• [PROBLEM]
Answer these questions from the passage on the ABA2 trial, one line each:
(a) On which days did abatacept-treated participants receive the drug, and at what dose?
(b) On which days was methotrexate given?
(c) In the single-arm 7/8 cohort, what was the acute graft-vs-host disease–free survival rate with abatacept compared against?

The ABA2 study was a multicenter, phase II, investigator-sponsored trial conducted by Dr. Kean. ABA2 had two cohorts: a single arm cohort for patients receiving transplants from mismatched unrelated donors (MMUD; “7/8” cohort), and a randomized, double-blind, placebo-controlled cohort for patients receiving transplants from 8/8 matched unrelated donors (MUD; “8/8” cohort). All subjects received a calcineurin inhibitor, with dosing starting on day 2 and continuing through at least day 100 as tolerated, and methotrexate on days 1, 3, 6, and 11 (transplant day is day 0). Abatacept-treated particpants received 10 mg/kg of the agent on days -1, 5, 14, and 28.

In the ABA2 clinical trial, addition of abatacept to standard-of-care acute graft-vs-host disease prophylaxis of methotrexate and a calcineurin inhbitor resulted in a significantly higher acute graft-vs-host disease–free survival rate compared to registry controls in the single-arm 7/8 HLA-matched cohort, and numerically higher severe acute graft-vs-host disease–free survival rate rate in the double-blind, placebo-controlled 8/8 HLA-matched cohort at 180 days post-transplant.

• [EXTRACTED INFORMATION]

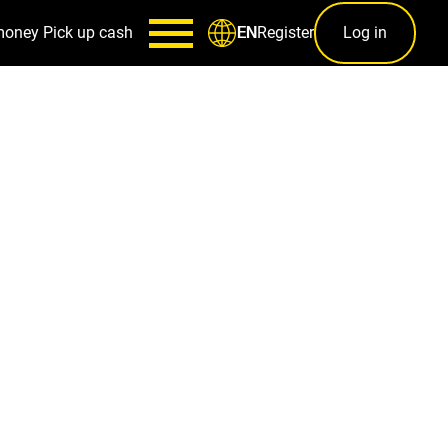
money
Pick up cash
Register
Log in
EN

• [ANSWER FOR THE TASK]
(a) Days -1, 5, 14, and 28, at 10 mg/kg.
(b) Days 1, 3, 6, and 11.
(c) Registry controls.